(Document images with source code)
----

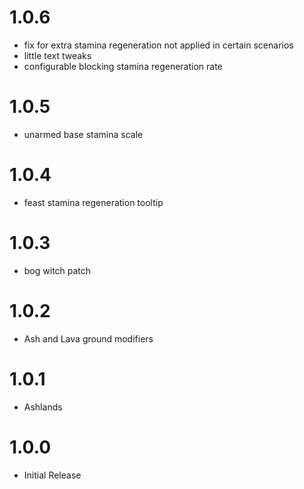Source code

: # 1.0.6
* fix for extra stamina regeneration not applied in certain scenarios
* little text tweaks
* configurable blocking stamina regeneration rate

# 1.0.5
* unarmed base stamina scale

# 1.0.4
* feast stamina regeneration tooltip

# 1.0.3
* bog witch patch

# 1.0.2
* Ash and Lava ground modifiers

# 1.0.1
* Ashlands

# 1.0.0
 * Initial Release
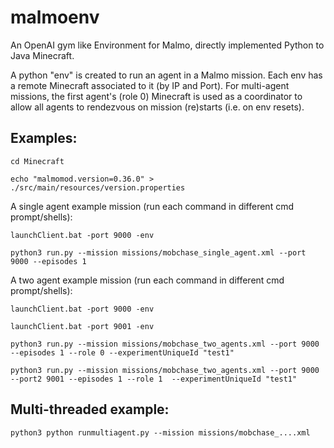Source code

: # malmoenv #

An OpenAI gym like Environment for Malmo, directly implemented Python to Java Minecraft.

A python "env" is created to run an agent in a Malmo mission. Each env has a remote Minecraft 
associated to it (by IP and Port). For multi-agent missions, the first agent's (role 0)
Minecraft is used as a coordinator to allow all agents to rendezvous on mission (re)starts
(i.e. on env resets).

## Examples: ##

`cd Minecraft`

`echo "malmomod.version=0.36.0" > ./src/main/resources/version.properties`

A single agent example mission (run each command in different cmd prompt/shells):

`launchClient.bat -port 9000 -env`

`python3 run.py --mission missions/mobchase_single_agent.xml --port 9000 --episodes 1`

A two agent example mission (run each command in different cmd prompt/shells):

`launchClient.bat -port 9000 -env`

`launchClient.bat -port 9001 -env`

`python3 run.py --mission missions/mobchase_two_agents.xml --port 9000 --episodes 1 --role 0 --experimentUniqueId "test1"`

`python3 run.py --mission missions/mobchase_two_agents.xml --port 9000 --port2 9001 --episodes 1 --role 1  --experimentUniqueId "test1"`

## Multi-threaded example: ##

`python3 python runmultiagent.py --mission missions/mobchase_....xml`
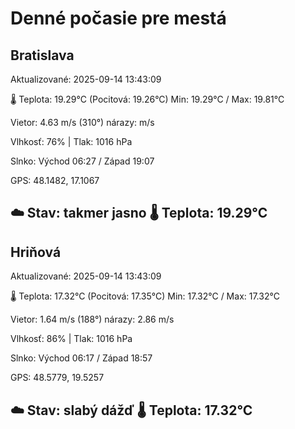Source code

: ﻿# Denné počasie pre mestá

## Bratislava
Aktualizované: 2025-09-14 13:43:09

🌡️ Teplota: 19.29°C 
(Pocitová: 19.26°C)
Min: 19.29°C / Max: 19.81°C

Vietor: 4.63 m/s    (310°) 
nárazy:  m/s

Vlhkosť: 76% | Tlak: 1016 hPa

Slnko: Východ 06:27 / Západ 19:07

GPS: 48.1482, 17.1067

☁️ Stav: takmer jasno        🌡️ Teplota: 19.29°C
---

## Hriňová
Aktualizované: 2025-09-14 13:43:09

🌡️ Teplota: 17.32°C 
(Pocitová: 17.35°C)
Min: 17.32°C / Max: 17.32°C

Vietor: 1.64 m/s (188°)
nárazy: 2.86 m/s

Vlhkosť: 86% | Tlak: 1016 hPa

Slnko: Východ 06:17 / Západ 18:57

GPS: 48.5779, 19.5257

☁️ Stav: slabý dážď        🌡️ Teplota: 17.32°C
---
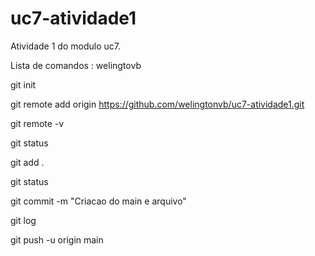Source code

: # uc7-atividade1

Atividade 1 do modulo uc7.

Lista de comandos : welingtovb

git init

git remote add origin https://github.com/welingtonvb/uc7-atividade1.git

git remote -v

git status

git add .

git status

git commit -m "Criacao do main e arquivo"

git log

git push -u origin main

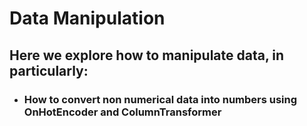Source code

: # Data Manipulation
## Here we explore how to manipulate data, in particularly:
* ### How to convert non numerical data into numbers using OnHotEncoder and ColumnTransformer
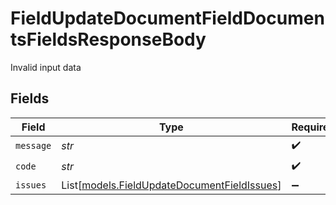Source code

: # FieldUpdateDocumentFieldDocumentsFieldsResponseBody

Invalid input data


## Fields

| Field                                                                                      | Type                                                                                       | Required                                                                                   | Description                                                                                |
| ------------------------------------------------------------------------------------------ | ------------------------------------------------------------------------------------------ | ------------------------------------------------------------------------------------------ | ------------------------------------------------------------------------------------------ |
| `message`                                                                                  | *str*                                                                                      | :heavy_check_mark:                                                                         | N/A                                                                                        |
| `code`                                                                                     | *str*                                                                                      | :heavy_check_mark:                                                                         | N/A                                                                                        |
| `issues`                                                                                   | List[[models.FieldUpdateDocumentFieldIssues](../models/fieldupdatedocumentfieldissues.md)] | :heavy_minus_sign:                                                                         | N/A                                                                                        |
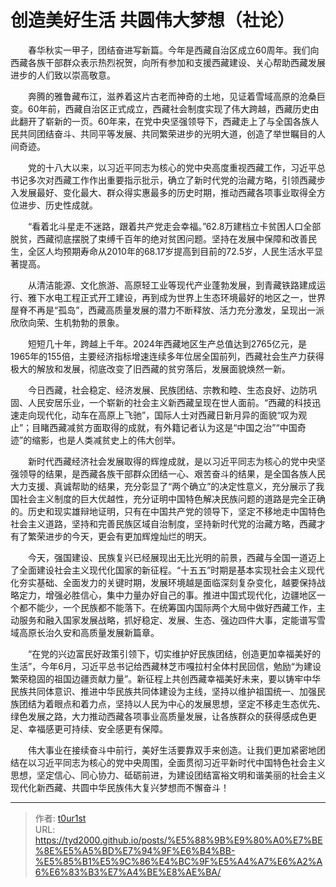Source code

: # 创造美好生活 共圆伟大梦想（社论）


  春华秋实一甲子，团结奋进写新篇。今年是西藏自治区成立60周年。我们向西藏各族干部群众表示热烈祝贺，向所有参加和支援西藏建设、关心帮助西藏发展进步的人们致以崇高敬意。

  奔腾的雅鲁藏布江，滋养着这片古老而神奇的土地，见证着雪域高原的沧桑巨变。60年前，西藏自治区正式成立，西藏社会制度实现了伟大跨越，西藏历史由此翻开了崭新的一页。60年来，在党中央坚强领导下，西藏走上了与全国各族人民共同团结奋斗、共同平等发展、共同繁荣进步的光明大道，创造了举世瞩目的人间奇迹。

  党的十八大以来，以习近平同志为核心的党中央高度重视西藏工作，习近平总书记多次对西藏工作作出重要指示批示，确立了新时代党的治藏方略，引领西藏步入发展最好、变化最大、群众得实惠最多的历史时期，推动西藏各项事业取得全方位进步、历史性成就。

  “看着北斗星走不迷路，跟着共产党走会幸福。”62.8万建档立卡贫困人口全部脱贫，西藏彻底摆脱了束缚千百年的绝对贫困问题。坚持在发展中保障和改善民生，全区人均预期寿命从2010年的68.17岁提高到目前的72.5岁，人民生活水平显著提高。

  从清洁能源、文化旅游、高原轻工业等现代产业蓬勃发展，到青藏铁路建成运行、雅下水电工程正式开工建设，再到成为世界上生态环境最好的地区之一，世界屋脊不再是“孤岛”，西藏高质量发展的潜力不断释放、活力充分激发，呈现出一派欣欣向荣、生机勃勃的景象。

  短短几十年，跨越上千年。2024年西藏地区生产总值达到2765亿元，是1965年的155倍，主要经济指标增速连续多年位居全国前列，西藏社会生产力获得极大的解放和发展，彻底改变了旧西藏的贫穷落后，发展面貌焕然一新。

  今日西藏，社会稳定、经济发展、民族团结、宗教和睦、生态良好、边防巩固、人民安居乐业，一个崭新的社会主义新西藏呈现在世人面前。“西藏的科技迅速走向现代化，动车在高原上飞驰”，国际人士对西藏日新月异的面貌“叹为观止”；目睹西藏减贫方面取得的成就，有外籍记者认为这是“中国之治”“中国奇迹”的缩影，也是人类减贫史上的伟大创举。

  新时代西藏经济社会发展取得的辉煌成就，是以习近平同志为核心的党中央坚强领导的结果，是西藏各族干部群众团结一心、艰苦奋斗的结果，是全国各族人民大力支援、真诚帮助的结果，充分彰显了“两个确立”的决定性意义，充分展示了我国社会主义制度的巨大优越性，充分证明中国特色解决民族问题的道路是完全正确的。历史和现实雄辩地证明，只有在中国共产党的领导下，坚定不移地走中国特色社会主义道路，坚持和完善民族区域自治制度，坚持新时代党的治藏方略，西藏才有了繁荣进步的今天，更会有更加辉煌灿烂的明天。

  今天，强国建设、民族复兴已经展现出无比光明的前景，西藏与全国一道迈上了全面建设社会主义现代化国家的新征程。“十五五”时期是基本实现社会主义现代化夯实基础、全面发力的关键时期，发展环境越是面临深刻复杂变化，越要保持战略定力，增强必胜信心，集中力量办好自己的事。推进中国式现代化，边疆地区一个都不能少，一个民族都不能落下。在统筹国内国际两个大局中做好西藏工作，主动服务和融入国家发展战略，抓好稳定、发展、生态、强边四件大事，定能谱写雪域高原长治久安和高质量发展新篇章。

  “在党的兴边富民好政策引领下，切实维护好民族团结，创造更加幸福美好的生活”，今年6月，习近平总书记给西藏林芝市嘎拉村全体村民回信，勉励“为建设繁荣稳固的祖国边疆贡献力量”。新征程上共创西藏幸福美好未来，要以铸牢中华民族共同体意识、推进中华民族共同体建设为主线，坚持以维护祖国统一、加强民族团结为着眼点和着力点，坚持以人民为中心的发展思想，坚定不移走生态优先、绿色发展之路，大力推动西藏各项事业高质量发展，让各族群众的获得感成色更足、幸福感更可持续、安全感更有保障。

  伟大事业在接续奋斗中前行，美好生活要靠双手来创造。让我们更加紧密地团结在以习近平同志为核心的党中央周围，全面贯彻习近平新时代中国特色社会主义思想，坚定信心、同心协力、砥砺前进，为建设团结富裕文明和谐美丽的社会主义现代化新西藏、共圆中华民族伟大复兴梦想而不懈奋斗！

---

> 作者: [t0ur1st](https://github.com/tyd2000)  
> URL: https://tyd2000.github.io/posts/%E5%88%9B%E9%80%A0%E7%BE%8E%E5%A5%BD%E7%94%9F%E6%B4%BB-%E5%85%B1%E5%9C%86%E4%BC%9F%E5%A4%A7%E6%A2%A6%E6%83%B3%E7%A4%BE%E8%AE%BA/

----

* **EXERCISE AIM**: Please say how many lines in the records above contain the word "role", and give only that number.

* **REPLY**: 3